||The Star Trek Encyclopedia: A Reference Guide to the Future
||Michael Okuda, Denise Okuda and Doug Drexler
||The Encyclopedia comes in three editions. The first is paperback and has the images in black and white. The second edition is hardback, with colour images on glossier paper. The third edition is a paperback reprint of the second with an additional section in the rear which brings the book up to date through the end of Deep Space Nine and around the midpoint of Voyager. That makes it a little more awkward to use, as you have to check for whatever you are looking for in two different places. Apparently this was adopted as a cost-cutting exercise, saving the time and expense of re-editing the entire book into a seamless whole - it's said that without this measure there would never have been a third edition at all. With the demise of Enterprise the time is surely perfect for a fourth edition to appear...
A comprehensive guide to just about everything you want to know about the Star Trek universe.

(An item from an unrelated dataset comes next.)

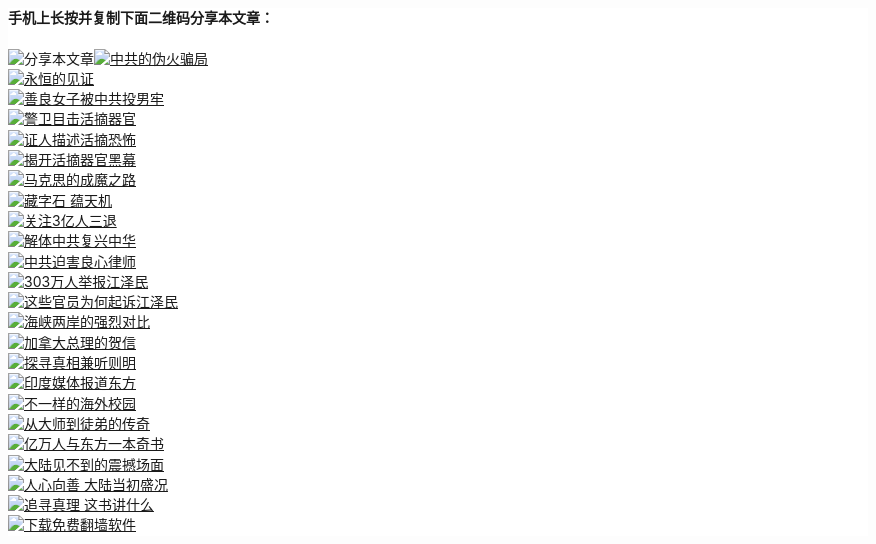 <strong>手机上长按并复制下面二维码分享本文章：</strong><br><br><img src="http://d1p1.ip.zn2.us/v.php?action=qrcode&url=/gb/19/7/21/n11398095.md%231" title="分享本文章"></td><td VALIGN=TOP><a href="/gb/16/1/21/n4622075.md?dfh#1" target="_blank"><img src="https://raw.githubusercontent.com/z2544/djy/master/gb/300/wei-f1.jpg" title="中共的伪火骗局"  alt="中共的伪火骗局"></a><br><a href="https://github.com/z2544/www/blob/master/README.md?dfh#9" target="_blank"><img src="https://raw.githubusercontent.com/z2544/djy/master/gb/300/yong-h.jpg" title="永恒的见证"  alt="永恒的见证"></a><br><a href="/gb/13/9/29/n3974789.md?dfh#1" target="_blank"><img src="https://raw.githubusercontent.com/z2544/djy/master/gb/300/shang-lnz.jpg" title="善良女子被中共投男牢"  alt="善良女子被中共投男牢"></a><br><a href="/gb/16/3/16/n4663449.md?dfh#1" target="_blank"><img src="https://raw.githubusercontent.com/z2544/djy/master/gb/300/huo-z3.jpg" title="警卫目击活摘器官"  alt="警卫目击活摘器官"></a><br><a href="/gb/16/8/7/n8177641.md?dfh#1" target="_blank"><img src="https://raw.githubusercontent.com/z2544/djy/master/gb/300/huo-z4.jpg" title="证人描述活摘恐怖"  alt="证人描述活摘恐怖"></a><br><a href="/gb/10/4/19/n2881569.md?dfh#1" target="_blank"><img src="https://raw.githubusercontent.com/z2544/djy/master/gb/300/huo-z1.jpg" title="揭开活摘器官黑幕"  alt="揭开活摘器官黑幕"></a><br><a href="/gb/10/11/7/n3077476.md?dfh#1" target="_blank"><img src="https://raw.githubusercontent.com/z2544/djy/master/gb/300/ma-ks.jpg" title="马克思的成魔之路"  alt="马克思的成魔之路"></a><br><a href="/gb/14/6/9/n4173977.md?dfh#1" target="_blank"><img src="https://raw.githubusercontent.com/z2544/djy/master/gb/300/chang-zs.jpg" title="藏字石 蕴天机"  alt="藏字石 蕴天机"></a><br><a href="/gb/18/5/10/n10381511.md?dfh#1" target="_blank"><img src="https://raw.githubusercontent.com/z2544/djy/master/gb/300/st1.jpg" title="关注3亿人三退"  alt="关注3亿人三退"></a><br><a href="/gb/18/3/21/n10237682.md?dfh#1" target="_blank"><img src="https://raw.githubusercontent.com/z2544/djy/master/gb/300/jie-t.jpg" title="解体中共复兴中华"  alt="解体中共复兴中华"></a><br><a href="/gb/9/2/9/n2422991.md?dfh#1" target="_blank"><img src="https://raw.githubusercontent.com/z2544/djy/master/gb/300/gao-zs.jpg" title="中共迫害良心律师"  alt="中共迫害良心律师"></a><br><a href="/gb/18/12/9/n10900044.md?dfh#1" target="_blank"><img src="https://raw.githubusercontent.com/z2544/djy/master/gb/300/sj1.jpg" title="303万人举报江泽民"  alt="303万人举报江泽民"></a><br><a href="/gb/18/8/28/n10672014.md?dfh#1" target="_blank"><img src="https://raw.githubusercontent.com/z2544/djy/master/gb/300/sj2.jpg" title="这些官员为何起诉江泽民"  alt="这些官员为何起诉江泽民"></a><br><a href="/gb/8/12/18/n2367165.md?dfh#1" target="_blank"><img src="https://raw.githubusercontent.com/z2544/djy/master/gb/300/liangan.jpg" title="海峡两岸的强烈对比"  alt="海峡两岸的强烈对比"></a><br><a href="/gb/15/12/10/n4593139.md?dfh#1" target="_blank"><img src="https://raw.githubusercontent.com/z2544/djy/master/gb/300/jia-ndzl.jpg" title="加拿大总理的贺信"  alt="加拿大总理的贺信"></a><br><a href="/gb/11/6/17/n3289382.md?dfh#1" target="_blank"><img src="https://raw.githubusercontent.com/z2544/djy/master/gb/300/xiao-wd.jpg" title="探寻真相兼听则明"  alt="探寻真相兼听则明"></a><br><a href="/gb/18/10/27/n10812623.md?dfh#1" target="_blank"><img src="https://raw.githubusercontent.com/z2544/djy/master/gb/300/yindu.jpg" title="印度媒体报道东方"  alt="印度媒体报道东方"></a><br><a href="/gb/18/6/9/n10469652.md?dfh#1" target="_blank"><img src="https://raw.githubusercontent.com/z2544/djy/master/gb/300/xie-j.jpg" title="不一样的海外校园"  alt="不一样的海外校园"></a><br><a href="/gb/7/4/5/n1669415.md?dfh#1" target="_blank"><img src="https://raw.githubusercontent.com/z2544/djy/master/gb/300/li-up.jpg" title="从大师到徒弟的传奇"  alt="从大师到徒弟的传奇"></a><br><a href="/gb/17/5/26/n9191512.md?dfh#1" target="_blank"><img src="https://raw.githubusercontent.com/z2544/djy/master/gb/300/zfl2.jpg" title="亿万人与东方一本奇书"  alt="亿万人与东方一本奇书"></a><br><a href="/gb/13/11/27/n4020290.md?dfh#1" target="_blank"><img src="https://raw.githubusercontent.com/z2544/djy/master/gb/300/zhen-h.jpg" title="大陆见不到的震撼场面"  alt="大陆见不到的震撼场面"></a><br><a href="/gb/15/7/17/n4482910.md?dfh#1" target="_blank"><img src="https://raw.githubusercontent.com/z2544/djy/master/gb/300/dalu-sk.jpg" title="人心向善 大陆当初盛况"  alt="人心向善 大陆当初盛况"></a><br><a href="/gb/19/1/5/n10955468.md?dfh#1" target="_blank"><img src="https://raw.githubusercontent.com/z2544/djy/master/gb/300/zfl1.jpg" title="追寻真理 这书讲什么"  alt="追寻真理 这书讲什么"></a><br><a href="https://github.com/bannedbook/fanqiang/wiki" target="_blank"><img src="https://raw.githubusercontent.com/z2544/djy/master/gb/300/fq1.jpg" title="下载免费翻墙软件"  alt="下载免费翻墙软件"></a><br></td></tr></table>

The pages are mostly laid out in a two column format, with small pictures scattered throughout the text. There are a great many pictures - it's a rare page that doesn't have at least one or two. Some of the larger or more significant articles have larger images, which range up to a full page in size. At the rear of the Encyclopedia are a number of useful appendices covering a brief timeline of Trek events, episode listings, ship size comparison charts, etc.
Overall it's hard to fault the encyclopedia; it covers pretty much everything you could possibly want to know about Star Trek, right down to the smallest minutiae. The majority of the information is directly from episodes and movies, but the writers have chosen to also include a fair amount of non-canonical material. It's usually flagged as such but it's not always completely crystal clear, which can be a little frustrating from time to time. But that's a minor quibble - overall this is an excellent book that makes fascinating reading. In terms of "bang per buck" it's certainly the best of the Trek reference books by far, and a definite must have for anybody with a serious interest in the show.